● **Task to carry out**: Copy out the lines below, replacing "宋远山" with "宋远舟" wherever it appears and keeping everything else the same.

● **Exercise material**:

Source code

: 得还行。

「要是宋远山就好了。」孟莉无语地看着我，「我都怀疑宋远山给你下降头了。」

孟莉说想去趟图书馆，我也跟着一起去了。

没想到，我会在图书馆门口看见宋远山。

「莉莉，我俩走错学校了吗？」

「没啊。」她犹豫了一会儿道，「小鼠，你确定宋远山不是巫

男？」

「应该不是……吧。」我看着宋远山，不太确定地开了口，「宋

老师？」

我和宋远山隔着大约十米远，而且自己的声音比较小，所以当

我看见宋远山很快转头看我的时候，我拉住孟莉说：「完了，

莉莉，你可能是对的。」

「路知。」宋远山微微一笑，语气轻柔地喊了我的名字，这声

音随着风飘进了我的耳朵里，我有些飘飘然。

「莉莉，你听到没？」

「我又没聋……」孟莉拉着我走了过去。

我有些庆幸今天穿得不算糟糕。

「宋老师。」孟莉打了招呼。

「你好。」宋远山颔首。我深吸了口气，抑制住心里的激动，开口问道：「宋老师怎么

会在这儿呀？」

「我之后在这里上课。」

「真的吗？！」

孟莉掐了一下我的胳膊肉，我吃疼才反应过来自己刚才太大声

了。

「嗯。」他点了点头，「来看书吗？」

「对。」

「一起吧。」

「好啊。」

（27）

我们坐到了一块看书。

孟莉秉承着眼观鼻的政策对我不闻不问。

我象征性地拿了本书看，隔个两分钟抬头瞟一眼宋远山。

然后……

● **Output for this exercise**:
Source code

: 得还行。

「要是宋远舟就好了。」孟莉无语地看着我，「我都怀疑宋远舟给你下降头了。」

孟莉说想去趟图书馆，我也跟着一起去了。

没想到，我会在图书馆门口看见宋远舟。

「莉莉，我俩走错学校了吗？」

「没啊。」她犹豫了一会儿道，「小鼠，你确定宋远舟不是巫

男？」

「应该不是……吧。」我看着宋远舟，不太确定地开了口，「宋

老师？」

我和宋远舟隔着大约十米远，而且自己的声音比较小，所以当

我看见宋远舟很快转头看我的时候，我拉住孟莉说：「完了，

莉莉，你可能是对的。」

「路知。」宋远舟微微一笑，语气轻柔地喊了我的名字，这声

音随着风飘进了我的耳朵里，我有些飘飘然。

「莉莉，你听到没？」

「我又没聋……」孟莉拉着我走了过去。

我有些庆幸今天穿得不算糟糕。

「宋老师。」孟莉打了招呼。

「你好。」宋远舟颔首。我深吸了口气，抑制住心里的激动，开口问道：「宋老师怎么

会在这儿呀？」

「我之后在这里上课。」

「真的吗？！」

孟莉掐了一下我的胳膊肉，我吃疼才反应过来自己刚才太大声

了。

「嗯。」他点了点头，「来看书吗？」

「对。」

「一起吧。」

「好啊。」

（27）

我们坐到了一块看书。

孟莉秉承着眼观鼻的政策对我不闻不问。

我象征性地拿了本书看，隔个两分钟抬头瞟一眼宋远舟。

然后……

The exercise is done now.